Nonetheless, the sense that anything can happen for your team, maybe even a playoff or World Series appearance, makes Opening Day a breath of spring air. Cynicism surrounding the big-league game's eye-popping salaries, new rules, ticket prices, sign-stealing scandal and other controversies never truly subsides in the snark of social media circa 2023. Yet, for at least the John Lennon-style dreamers of the world, Opening Day allows some hope.

That state of mind gripped me in 1985, as I covered the Reds game against the Montreal Expos in Riverfront. Pete Rose, a Cincinnati legend who led the "Big Red Machine" to World Series titles in 1975 and '76, was beginning his first full season as the Reds' player-manager. At age 43, his prime playing days were past, but his baseball savvy sparked hints that another championship era may be brewing.

Indeed, such a glorious run was ahead, but it happened much differently than anyone in 1985 expected.

Recollections of the Opening Day in '85 flooded back when my brother and sister-in-law recently uncovered a roll of photo negatives I shot at Riverfront that day.

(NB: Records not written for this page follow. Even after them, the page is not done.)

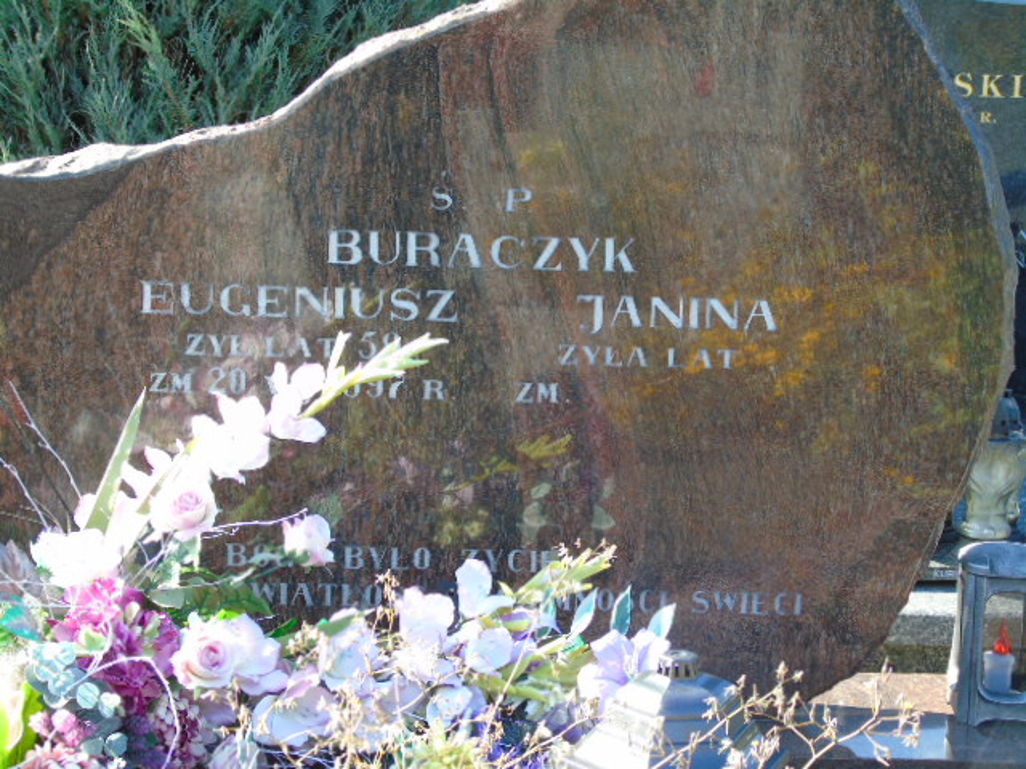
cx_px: 513
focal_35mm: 82
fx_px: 2430
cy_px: 384
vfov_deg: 18.0
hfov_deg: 23.8
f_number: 4.1
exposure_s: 1/80
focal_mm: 15
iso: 80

There was Rose, stirring the pregame excitement. Those black-and-white photographs, snapped with my trusty Pentax K1000 camera, show Charlie Hustle joking with then-new MLB Commissioner Peter Ueberroth and Expos Manager Buck Rodgers, staring at incoming pitches in batting practice, fielding ground balls hit by Reds coach Tommy Helms, and watching young Cincinnati slugger Eric Davis take cuts in the batting cage.

More vestiges of the Big Red Machine swirled around rose on the bouncy artificial turf of Riverfront that day. Two of Rose's former "Great Eight" teammates from the '70s — smooth-fielding Dave Concepcion and clutch-hitting future Hall of Famer Tony Perez — were in that position once again on Opening Day 1985.

Rose had left the Reds for the Phillies in 1979, won another World Series in Philadelphia, wandered north to Montreal, then returned to his hometown of Cincinnati to be the Reds' player-manager late in the '84 season. Concepcion was still Cincinnati's shortstop. Perez joined the club as a reserve first baseman.

Another Big Red Machine cog, Dan Driessen, played first base for the Expos that day. And, Hall of Fame second baseman Joe Morgan was on the field before the game, working as a TV commentator.

Interviewing and just seeing Rose, Morgan, Perez, Concepcion and Driessen made the day special, as only the national pastime's mystic energy could.

The hoped-for storyline played out, other than the game being delayed twice, not by rain but by snow squalls. (That's what led to the black ice on the drive home.) The Reds beat the Expos 4-1, thanks to Rose's two hits and three runs batted in, new Reds owner Marge Schott threw out the ceremonial first pitch, and Davis delivered a key hit.

By the end of the 1985 season, Rose had broken Ty Cobb's all-time hit record and took over as baseball's "Hit King." The nucleus of Cincinnati's next World Series championship team, which happened in 1990, was forming under Rose's watch in '85.

Of course, Rose didn't manage that 1990 Reds team. He got banned from baseball in 1989, when a MLB investigation found Rose had gambled on big-league baseball games, breaking the pro game's cardinal rule. Instead, Lou Piniella managed the '90 team to a wire-to-wire title.

Cincinnati hasn't been back to the World Series since. The last several years have been tough on Reds followers, especially 2022, when club owners unleashed most of its top players in a cost-cutting move that resulted in just the second 100-loss season in franchise history. It disappointed me and my family, which has followed the Reds since my folks were kids, growing up Aurora, Ind., just across the Ohio River from Cincinnati.

Most prognosticators doubt the Reds will escape last place in the National League Central Division, where St. Louis, Milwaukee and maybe the Cubs are expected to contend for first. Cincinnati's roster, by contrast, is loaded with young (and lower-paid) players. Some, like a trio of starting pitchers, hold lots of promise.

For now, most Reds fans will hope for a surprise. That's the beauty of Opening Day, a new season, fresh grass, sunshine and the possibility that anything can happen.